Fuente: Wired
THE MODERN WEB contains no shortage of horrors, from ubiquitous ad trackers to all-consuming platforms to YouTube comments, generally. Unfortunately, there’s no panacea for what ails this internet we’ve built. But anyone weary of black-box algorithms controlling what you see online at least has a respite, one that’s been there all along but has often gone ignored. Tired of Twitter? Facebook fatigued? It’s time to head back to RSS.
For many of you, that means finding a replacement for Digg Reader, which went the way of the ghost this month. Or maybe you haven’t used RSS since five years ago, when Google Reader, the beloved firehose of news headlines got the axe. For others, it means figuring out what the heck an RSS feed is in the first place—we’ll get to that in just a minute. And some of you have already moved on to the next article in your Feedly queue.
No matter what your current disposition, though, in this age of algorithmic overreach there’s something deeply satisfying about finding stories beyond what your loudest Twitter follows shared, or that Facebook’s News Feed optimized into your life. And lots of tools that can get you there.
Cue RSS
RSS stands for Really Simple Syndication (or Rich Site Summary) and it was first stitched into the tapestry of the open web around the turn of the millennium. Its aim is straightforward: to make it easy to track updates to the content of a given website in a standardized format.

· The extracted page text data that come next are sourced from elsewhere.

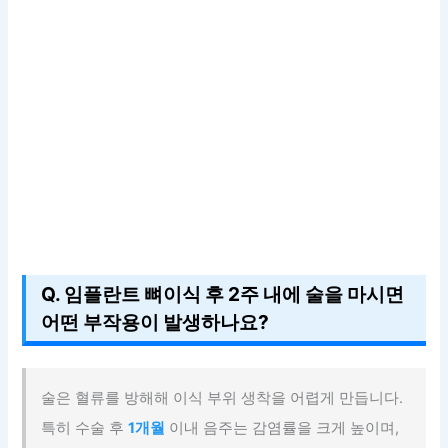
Q. 임플란트 뼈이식 후 2주 내에 술을 마시면
어떤 부작용이 발생하나요?
술은 혈류를 방해해 이식 부위 생착을 어렵게 만듭니다.
특히 수술 후
1개월
이내 음주는 감염률을 크게 높이며,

In practice, and for your purposes, that means it can give you a comprehensive, regularly updated look at all of the content your favorite sites publish throughout the day. Think of it as the ultimate aggregator; every morsel from every source you care about, fed directly to you. Or, more commonly, fed to you through an intermediary known as an RSS feed reader, software that helps you wrangle all of those disparate headlines into something remotely manageable.